Rimase lì alcuni giorni, mio padre riprese i suoi lavori nei campi, ma era sempre pensieroso ed a tratti preoccupato, finché un giorno, mentre eravamo in un campo, arrivò mia zia Lina a cercarlo, mio padre non disse niente, lasciò gli attrezzi nel campo e disse che doveva andare con urgenza all’ ospedale.

Tornò la sera, con una scatola di quelle che contengono delle scarpe, chiusa e legata con uno spago su tutti i lati, come a formare una croce. Era visibilmente addolorato, parlò un attimo con mia nonna nella sua stanza da letto, poi ci chiamò tutti e due, io e mio fratello, e ci disse che mamma aveva provato a fare un fratellino, ma che non ci era riuscita, ci spiegò, poi, che era un maschio e che era già formato nelle sue sembianze umane, non ritenne di dover aprire la scatola per non provocarci dei traumi e ci disse che il giorno dopo lo avremmo sepolto, in forma privata, nella tomba di famiglia nel cimitero.

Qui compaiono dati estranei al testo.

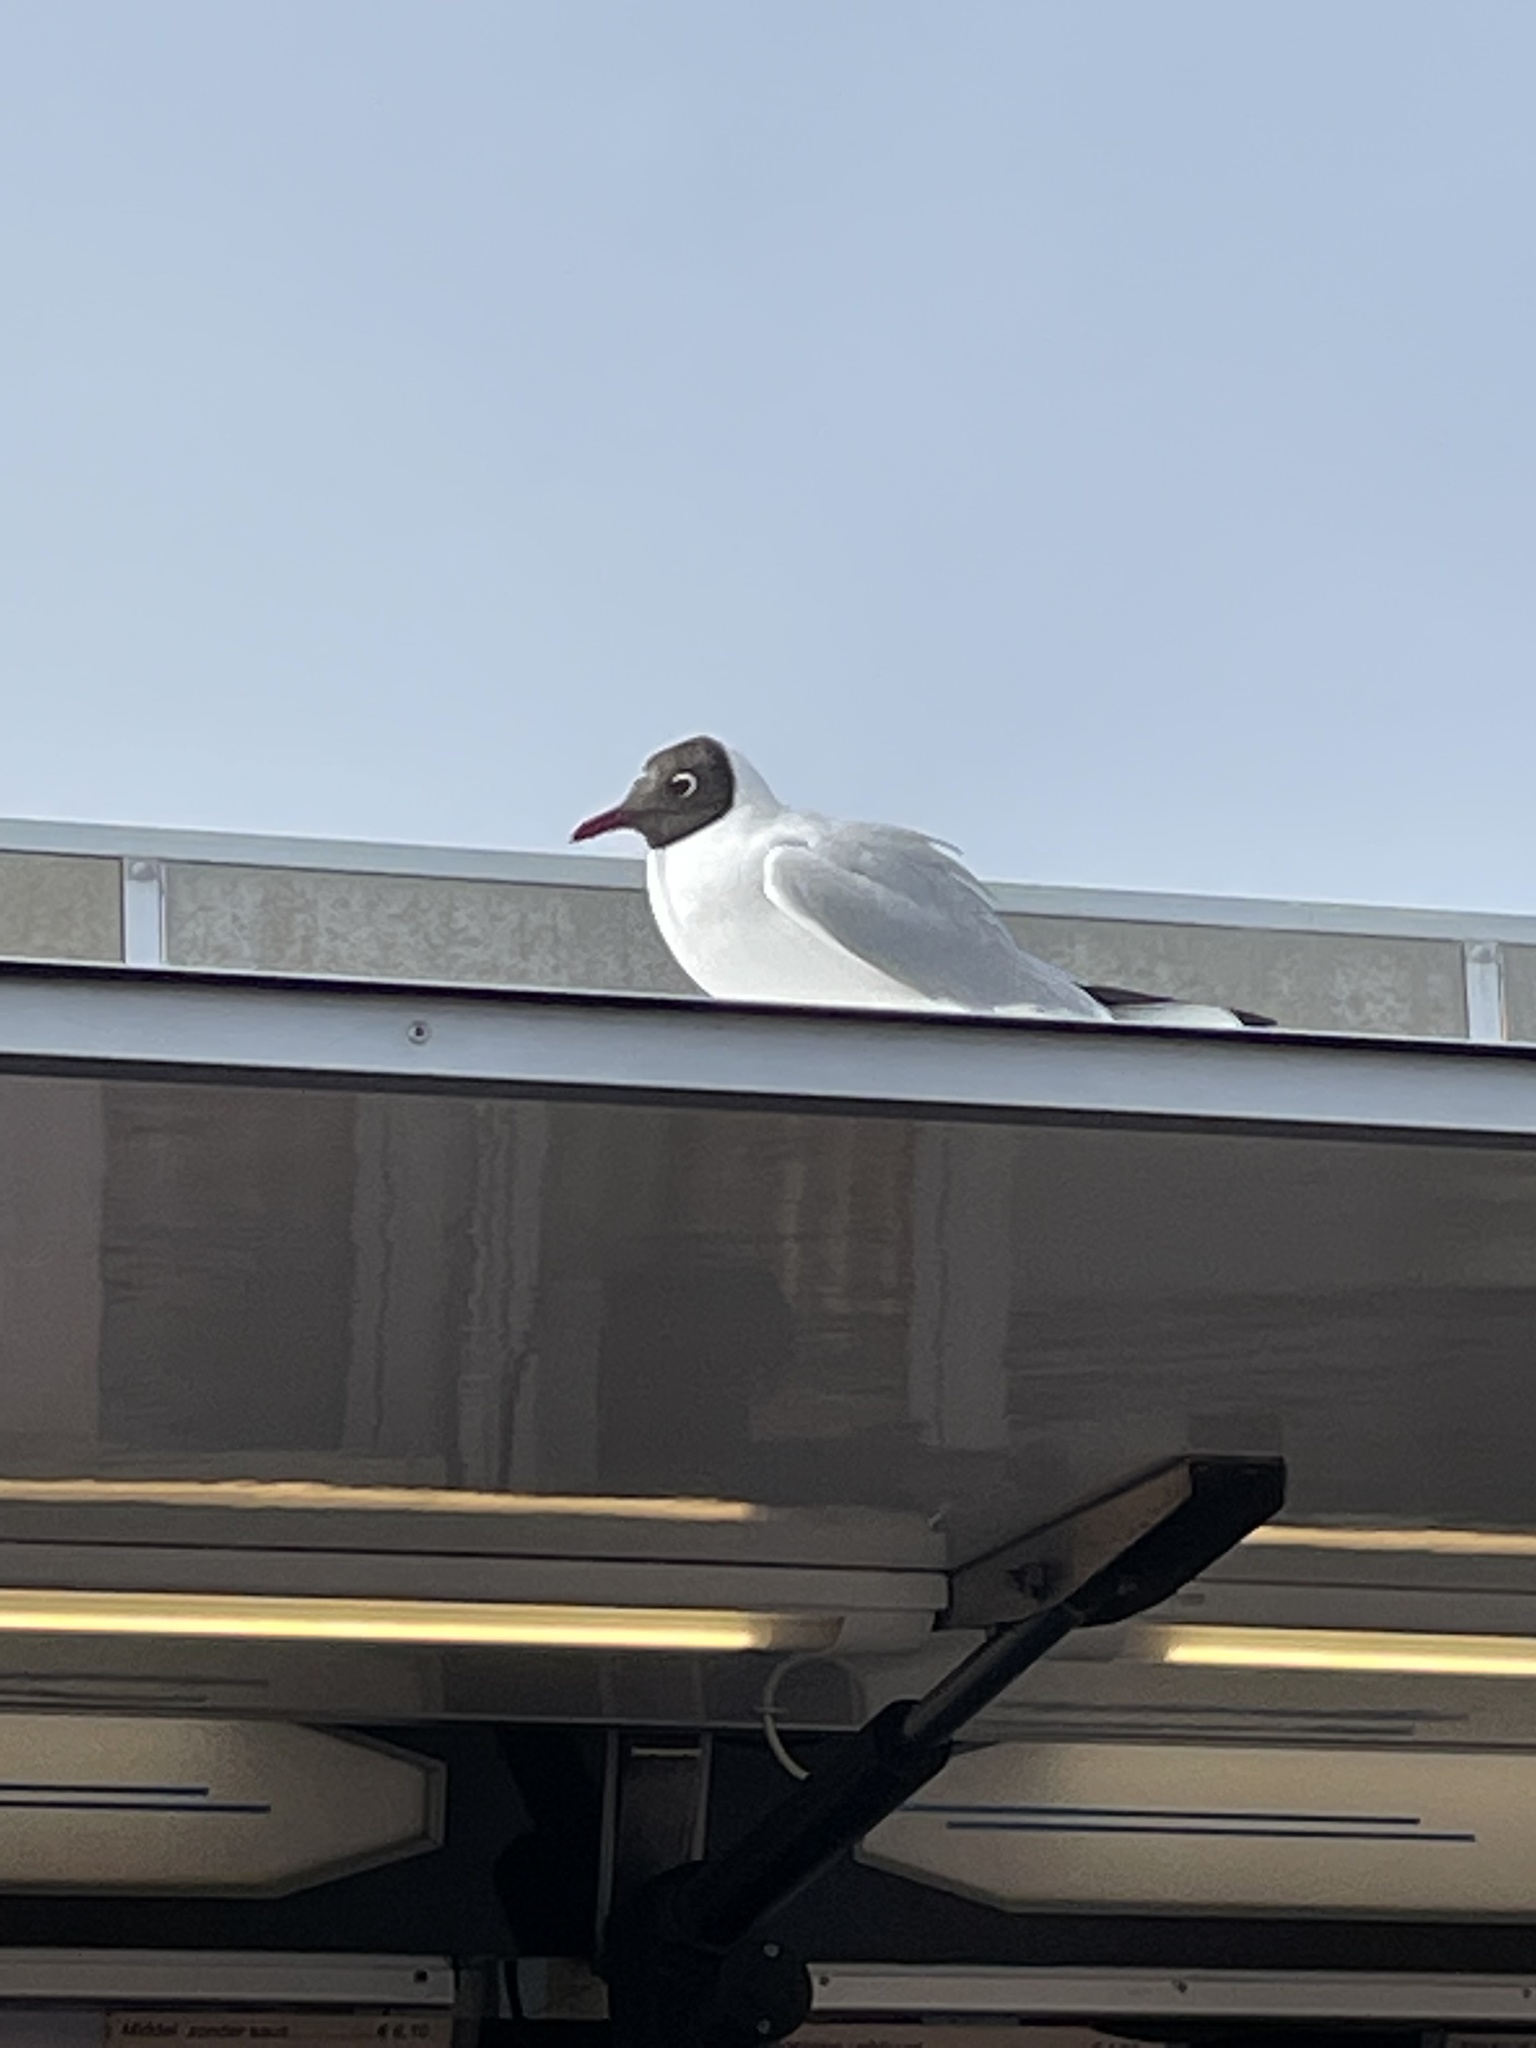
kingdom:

La nonna recitò la preghiera dell’angelo custode e ci disse che questo nostro fratellino era anche lui un piccolo angioletto che volava attorno a Dio, ci ricordò anche un suo detto, che ripeteva sempre nelle occasioni tristi o liete: “L’ uomo propone e Dio dispone “.  Poi scese nell’ orto, raccolse dei gigli bianchi ne fece un bel mazzo e lo depose sopra la scatola delle scarpe.

Non fu possibile battezzarlo e dargli un nome, perché era nato morto, così il giorno successivo, di buon mattino, ci recammo al cimitero del paese con una zappa ed una pala, io portavo la scatola mentre mio fratello portava il mazzo di gigli bianchi, arrivati alla tomba, mio padre scavò una piccola fossa, abbastanza profonda, prese la scatola e ve la depose dentro con delicatezza, poi , cominciò a ricoprirla di terra con le mani fino a quando la scatola scomparve alla vista, finì poi il lavoro con la pala ed alla fine rimase un piccolo cumulo di terra, smossa , sul quale deponemmo i fiori, poi, mio  padre ci fece recitare di nuovo la preghiera dell’ Angelo custode, tutti con gli occhi lucidi di pianto.

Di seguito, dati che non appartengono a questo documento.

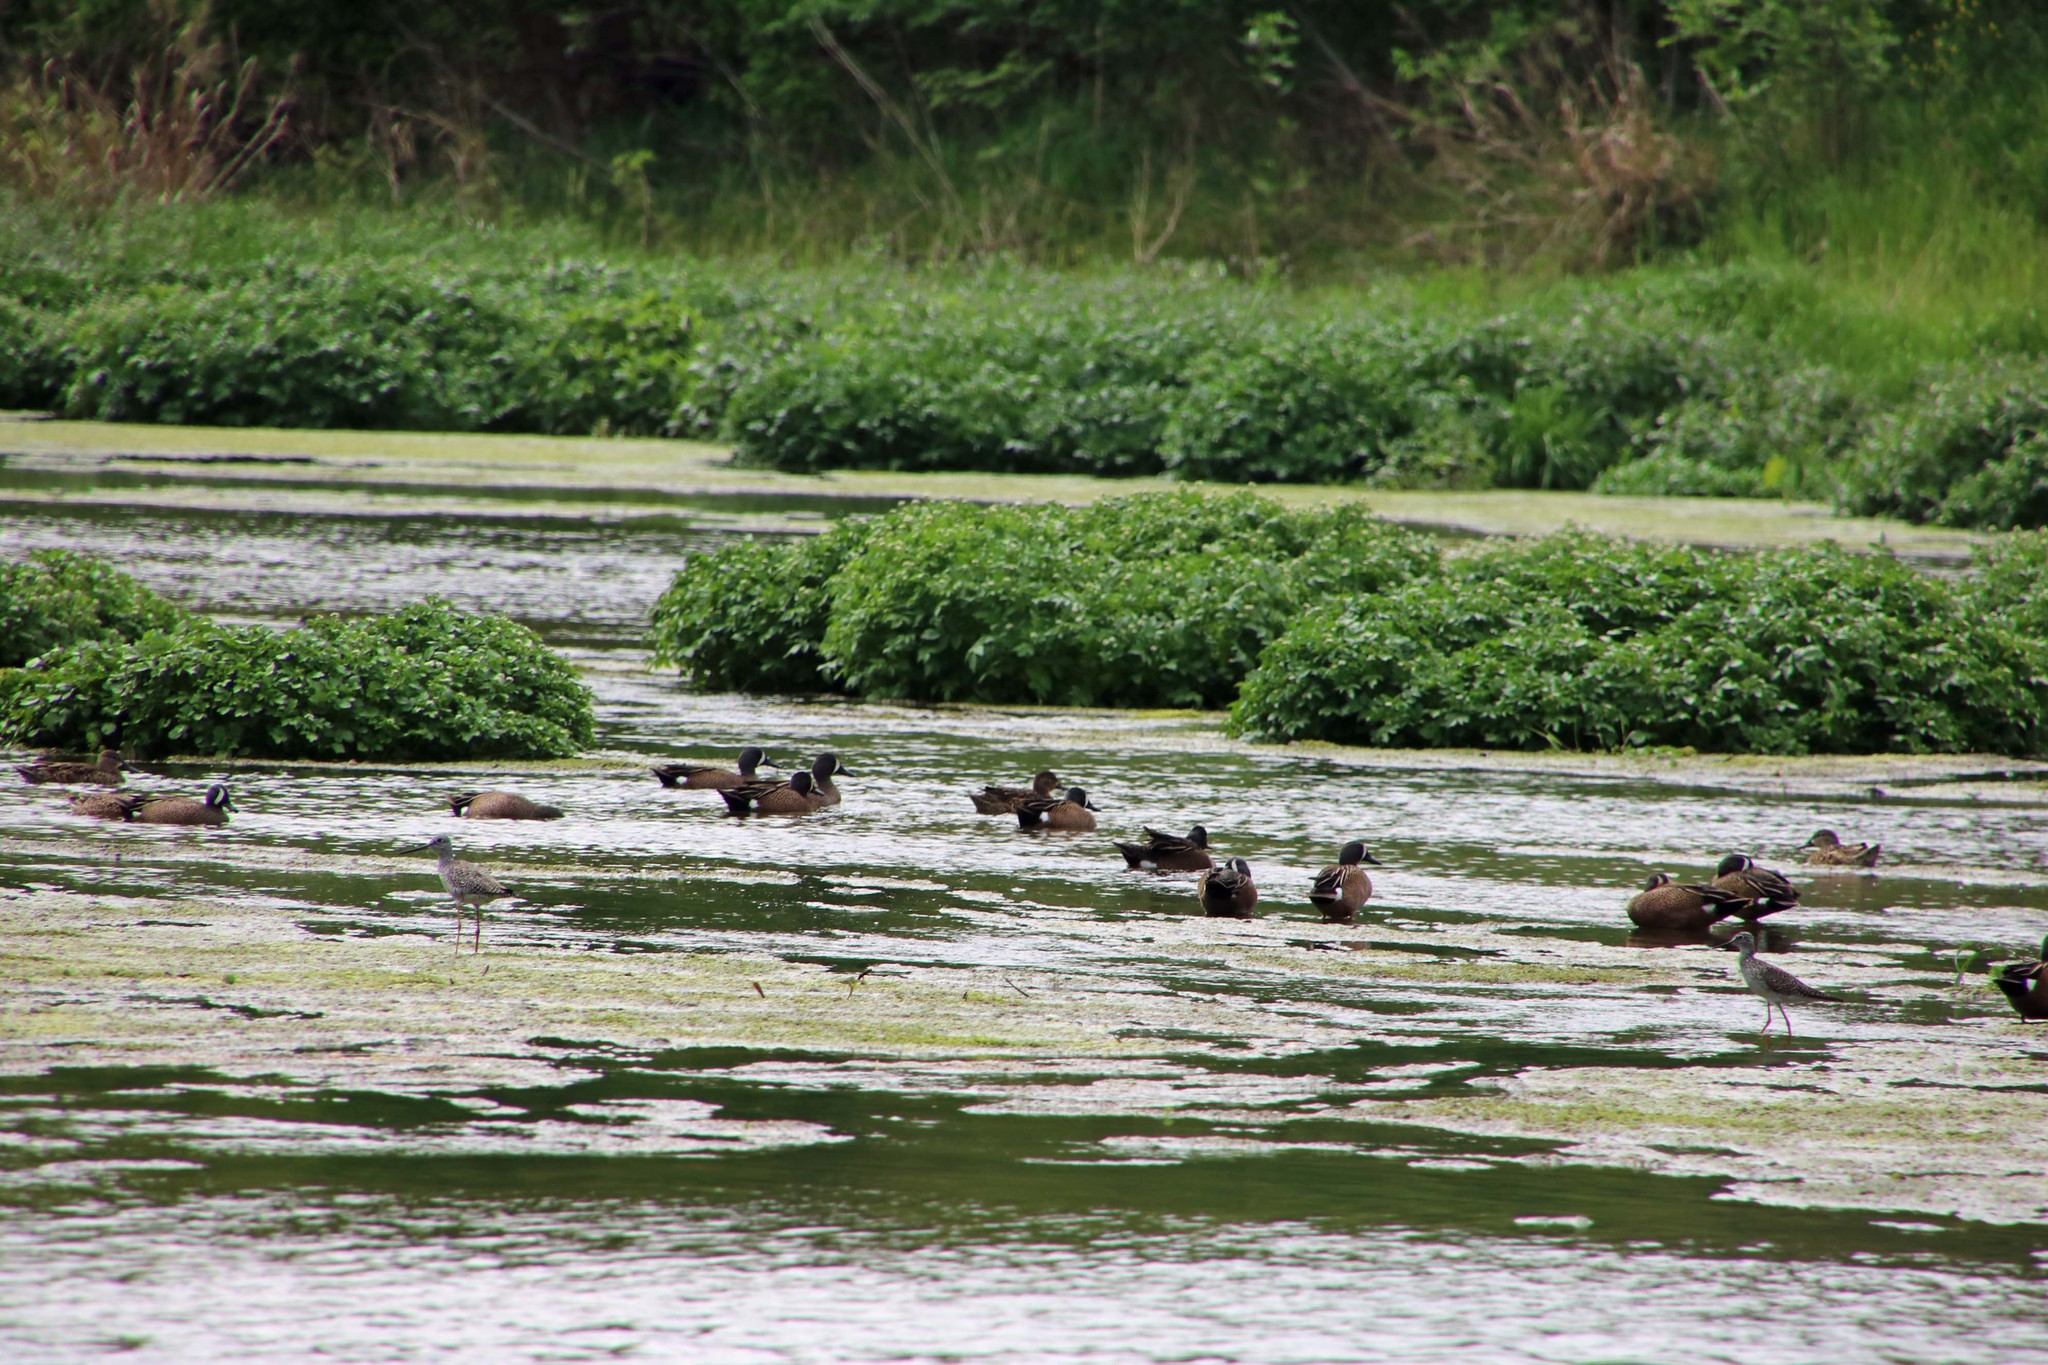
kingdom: Animalia
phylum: Chordata
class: Aves
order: Anseriformes
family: Anatidae
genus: Spatula
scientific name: Spatula discors
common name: Blue-winged teal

Questo episodio, ha segnato profondamente il mio modo di pensare alla vita, al concepimento, la mia netta contrarietà all’ aborto, ho sempre pensato e fantasticato su questo mio fratellino: a chi avrebbe assomigliato?  Che voce avrebbe avuto? Adesso avrebbe circa dieci anni meno di me, e cosa sarebbe diventato? E poi, sicuramente sarebbe stato sano e più fortunato di me, senza tutti quei problemi che mi hanno rovinato l’esistenza… A volte, penso, che la natura, la vita, siano come un gioco, una lotteria, dove per vivere bene bisogna anche avere fortuna.

Così, ogni volta che passo davanti al cimitero, penso sempre a quel mio fratellino che non è mai vissuto, ma che è andato dritto in cielo senza passare per questo calvario chiamato vita, in questo breve sogno nel quale ci è concessa la libertà di esistere, che noi consideriamo eterna, rendendo così difficile con il nostro egoismo, lo stesso nostro vivere.

Il sapere, che tra le tante persone che mi hanno voluto bene e che ora sono in cielo, troverò anche questo mio fratellino, è per me motivo di grande serenità.